• [The task]: Extract the whole listing as it stands. Do not include the pictures.

• [Supplied entries]:
....................
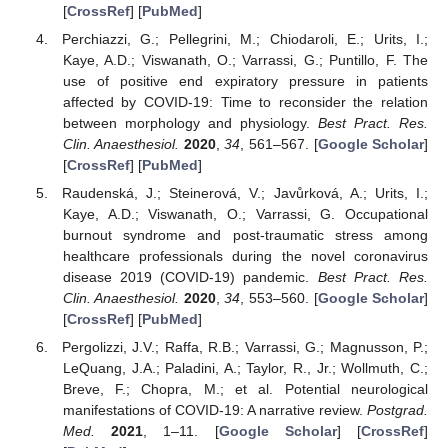
[
CrossRef
] [
PubMed
]
Perchiazzi, G.; Pellegrini, M.; Chiodaroli, E.; Urits, I.;
Kaye, A.D.; Viswanath, O.; Varrassi, G.; Puntillo, F. The
use of positive end expiratory pressure in patients
affected by COVID-19: Time to reconsider the relation
between morphology and physiology.
Best Pract. Res.
Clin. Anaesthesiol.
2020
,
34
, 561–567. [
Google Scholar
]
[
CrossRef
] [
PubMed
]
Raudenská, J.; Steinerová, V.; Javůrková, A.; Urits, I.;
Kaye, A.D.; Viswanath, O.; Varrassi, G. Occupational
burnout syndrome and post-traumatic stress among
healthcare professionals during the novel coronavirus
disease 2019 (COVID-19) pandemic.
Best Pract. Res.
Clin. Anaesthesiol.
2020
,
34
, 553–560. [
Google Scholar
]
[
CrossRef
] [
PubMed
]
Pergolizzi, J.V.; Raffa, R.B.; Varrassi, G.; Magnusson, P.;
LeQuang, J.A.; Paladini, A.; Taylor, R., Jr.; Wollmuth, C.;
Breve, F.; Chopra, M.; et al. Potential neurological
manifestations of COVID-19: A narrative review.
Postgrad.
Med.
2021
, 1–11. [
Google Scholar
] [
CrossRef
]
....................
• [Task response]:
[
CrossRef
] [
PubMed
]
Perchiazzi, G.; Pellegrini, M.; Chiodaroli, E.; Urits, I.;
Kaye, A.D.; Viswanath, O.; Varrassi, G.; Puntillo, F. The
use of positive end expiratory pressure in patients
affected by COVID-19: Time to reconsider the relation
between morphology and physiology.
Best Pract. Res.
Clin. Anaesthesiol.
2020
,
34
, 561–567. [
Google Scholar
]
[
CrossRef
] [
PubMed
]
Raudenská, J.; Steinerová, V.; Javůrková, A.; Urits, I.;
Kaye, A.D.; Viswanath, O.; Varrassi, G. Occupational
burnout syndrome and post-traumatic stress among
healthcare professionals during the novel coronavirus
disease 2019 (COVID-19) pandemic.
Best Pract. Res.
Clin. Anaesthesiol.
2020
,
34
, 553–560. [
Google Scholar
]
[
CrossRef
] [
PubMed
]
Pergolizzi, J.V.; Raffa, R.B.; Varrassi, G.; Magnusson, P.;
LeQuang, J.A.; Paladini, A.; Taylor, R., Jr.; Wollmuth, C.;
Breve, F.; Chopra, M.; et al. Potential neurological
manifestations of COVID-19: A narrative review.
Postgrad.
Med.
2021
, 1–11. [
Google Scholar
] [
CrossRef
]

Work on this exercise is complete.